** Opening Data excerpts block **

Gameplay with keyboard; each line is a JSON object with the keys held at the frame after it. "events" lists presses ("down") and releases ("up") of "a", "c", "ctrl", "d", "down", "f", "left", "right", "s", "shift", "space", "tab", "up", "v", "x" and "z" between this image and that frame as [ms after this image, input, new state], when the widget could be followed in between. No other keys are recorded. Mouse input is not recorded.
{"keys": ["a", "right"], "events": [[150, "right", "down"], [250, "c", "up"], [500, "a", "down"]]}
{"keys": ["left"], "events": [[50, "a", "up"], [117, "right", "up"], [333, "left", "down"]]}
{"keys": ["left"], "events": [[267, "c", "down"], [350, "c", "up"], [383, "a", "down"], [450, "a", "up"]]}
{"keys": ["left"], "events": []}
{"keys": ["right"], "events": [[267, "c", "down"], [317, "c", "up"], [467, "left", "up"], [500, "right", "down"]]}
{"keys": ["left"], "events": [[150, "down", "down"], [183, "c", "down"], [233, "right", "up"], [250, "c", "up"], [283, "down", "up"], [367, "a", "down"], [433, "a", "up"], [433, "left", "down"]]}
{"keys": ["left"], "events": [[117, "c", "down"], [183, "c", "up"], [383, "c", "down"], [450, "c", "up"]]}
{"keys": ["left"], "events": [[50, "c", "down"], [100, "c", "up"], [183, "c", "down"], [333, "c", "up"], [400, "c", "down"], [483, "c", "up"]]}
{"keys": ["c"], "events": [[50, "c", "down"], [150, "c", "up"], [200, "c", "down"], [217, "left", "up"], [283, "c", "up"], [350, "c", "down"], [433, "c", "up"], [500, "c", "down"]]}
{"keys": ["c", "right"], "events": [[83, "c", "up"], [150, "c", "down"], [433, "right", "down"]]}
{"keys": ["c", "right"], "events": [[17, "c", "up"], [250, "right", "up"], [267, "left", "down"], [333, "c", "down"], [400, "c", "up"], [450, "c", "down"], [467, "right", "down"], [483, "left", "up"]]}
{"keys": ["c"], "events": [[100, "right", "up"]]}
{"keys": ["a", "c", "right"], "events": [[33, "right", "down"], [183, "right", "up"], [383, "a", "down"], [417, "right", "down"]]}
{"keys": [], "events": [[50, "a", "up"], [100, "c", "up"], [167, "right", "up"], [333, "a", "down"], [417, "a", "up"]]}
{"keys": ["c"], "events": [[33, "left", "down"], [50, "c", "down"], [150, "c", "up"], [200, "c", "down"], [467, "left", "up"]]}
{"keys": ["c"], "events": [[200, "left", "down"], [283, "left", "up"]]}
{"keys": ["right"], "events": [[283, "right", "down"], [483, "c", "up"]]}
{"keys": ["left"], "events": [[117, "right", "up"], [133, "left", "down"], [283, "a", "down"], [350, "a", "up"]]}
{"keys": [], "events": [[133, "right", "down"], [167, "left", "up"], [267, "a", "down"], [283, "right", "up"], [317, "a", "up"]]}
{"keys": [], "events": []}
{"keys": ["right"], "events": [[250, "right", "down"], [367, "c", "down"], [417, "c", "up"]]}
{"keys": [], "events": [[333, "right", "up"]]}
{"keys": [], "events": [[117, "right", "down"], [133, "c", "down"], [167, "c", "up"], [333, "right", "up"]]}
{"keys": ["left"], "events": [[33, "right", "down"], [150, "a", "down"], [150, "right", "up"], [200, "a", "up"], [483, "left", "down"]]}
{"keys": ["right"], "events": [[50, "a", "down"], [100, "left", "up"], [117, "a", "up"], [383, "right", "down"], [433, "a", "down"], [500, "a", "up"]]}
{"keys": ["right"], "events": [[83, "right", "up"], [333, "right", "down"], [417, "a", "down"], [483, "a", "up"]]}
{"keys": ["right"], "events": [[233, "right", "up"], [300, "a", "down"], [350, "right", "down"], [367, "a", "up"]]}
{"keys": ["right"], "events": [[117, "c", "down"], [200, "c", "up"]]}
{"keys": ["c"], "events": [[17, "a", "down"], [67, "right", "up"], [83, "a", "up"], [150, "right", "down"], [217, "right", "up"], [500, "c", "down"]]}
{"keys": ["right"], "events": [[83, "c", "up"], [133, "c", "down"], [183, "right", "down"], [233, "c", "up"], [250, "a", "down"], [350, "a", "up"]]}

** Closing Data excerpts block **

▸ **What to do**
Print out the whole of the material exactly, line for line.

▸ **Reply to the exercise**
Gameplay with keyboard; each line is a JSON object with the keys held at the frame after it. "events" lists presses ("down") and releases ("up") of "a", "c", "ctrl", "d", "down", "f", "left", "right", "s", "shift", "space", "tab", "up", "v", "x" and "z" between this image and that frame as [ms after this image, input, new state], when the widget could be followed in between. No other keys are recorded. Mouse input is not recorded.
{"keys": ["a", "right"], "events": [[150, "right", "down"], [250, "c", "up"], [500, "a", "down"]]}
{"keys": ["left"], "events": [[50, "a", "up"], [117, "right", "up"], [333, "left", "down"]]}
{"keys": ["left"], "events": [[267, "c", "down"], [350, "c", "up"], [383, "a", "down"], [450, "a", "up"]]}
{"keys": ["left"], "events": []}
{"keys": ["right"], "events": [[267, "c", "down"], [317, "c", "up"], [467, "left", "up"], [500, "right", "down"]]}
{"keys": ["left"], "events": [[150, "down", "down"], [183, "c", "down"], [233, "right", "up"], [250, "c", "up"], [283, "down", "up"], [367, "a", "down"], [433, "a", "up"], [433, "left", "down"]]}
{"keys": ["left"], "events": [[117, "c", "down"], [183, "c", "up"], [383, "c", "down"], [450, "c", "up"]]}
{"keys": ["left"], "events": [[50, "c", "down"], [100, "c", "up"], [183, "c", "down"], [333, "c", "up"], [400, "c", "down"], [483, "c", "up"]]}
{"keys": ["c"], "events": [[50, "c", "down"], [150, "c", "up"], [200, "c", "down"], [217, "left", "up"], [283, "c", "up"], [350, "c", "down"], [433, "c", "up"], [500, "c", "down"]]}
{"keys": ["c", "right"], "events": [[83, "c", "up"], [150, "c", "down"], [433, "right", "down"]]}
{"keys": ["c", "right"], "events": [[17, "c", "up"], [250, "right", "up"], [267, "left", "down"], [333, "c", "down"], [400, "c", "up"], [450, "c", "down"], [467, "right", "down"], [483, "left", "up"]]}
{"keys": ["c"], "events": [[100, "right", "up"]]}
{"keys": ["a", "c", "right"], "events": [[33, "right", "down"], [183, "right", "up"], [383, "a", "down"], [417, "right", "down"]]}
{"keys": [], "events": [[50, "a", "up"], [100, "c", "up"], [167, "right", "up"], [333, "a", "down"], [417, "a", "up"]]}
{"keys": ["c"], "events": [[33, "left", "down"], [50, "c", "down"], [150, "c", "up"], [200, "c", "down"], [467, "left", "up"]]}
{"keys": ["c"], "events": [[200, "left", "down"], [283, "left", "up"]]}
{"keys": ["right"], "events": [[283, "right", "down"], [483, "c", "up"]]}
{"keys": ["left"], "events": [[117, "right", "up"], [133, "left", "down"], [283, "a", "down"], [350, "a", "up"]]}
{"keys": [], "events": [[133, "right", "down"], [167, "left", "up"], [267, "a", "down"], [283, "right", "up"], [317, "a", "up"]]}
{"keys": [], "events": []}
{"keys": ["right"], "events": [[250, "right", "down"], [367, "c", "down"], [417, "c", "up"]]}
{"keys": [], "events": [[333, "right", "up"]]}
{"keys": [], "events": [[117, "right", "down"], [133, "c", "down"], [167, "c", "up"], [333, "right", "up"]]}
{"keys": ["left"], "events": [[33, "right", "down"], [150, "a", "down"], [150, "right", "up"], [200, "a", "up"], [483, "left", "down"]]}
{"keys": ["right"], "events": [[50, "a", "down"], [100, "left", "up"], [117, "a", "up"], [383, "right", "down"], [433, "a", "down"], [500, "a", "up"]]}
{"keys": ["right"], "events": [[83, "right", "up"], [333, "right", "down"], [417, "a", "down"], [483, "a", "up"]]}
{"keys": ["right"], "events": [[233, "right", "up"], [300, "a", "down"], [350, "right", "down"], [367, "a", "up"]]}
{"keys": ["right"], "events": [[117, "c", "down"], [200, "c", "up"]]}
{"keys": ["c"], "events": [[17, "a", "down"], [67, "right", "up"], [83, "a", "up"], [150, "right", "down"], [217, "right", "up"], [500, "c", "down"]]}
{"keys": ["right"], "events": [[83, "c", "up"], [133, "c", "down"], [183, "right", "down"], [233, "c", "up"], [250, "a", "down"], [350, "a", "up"]]}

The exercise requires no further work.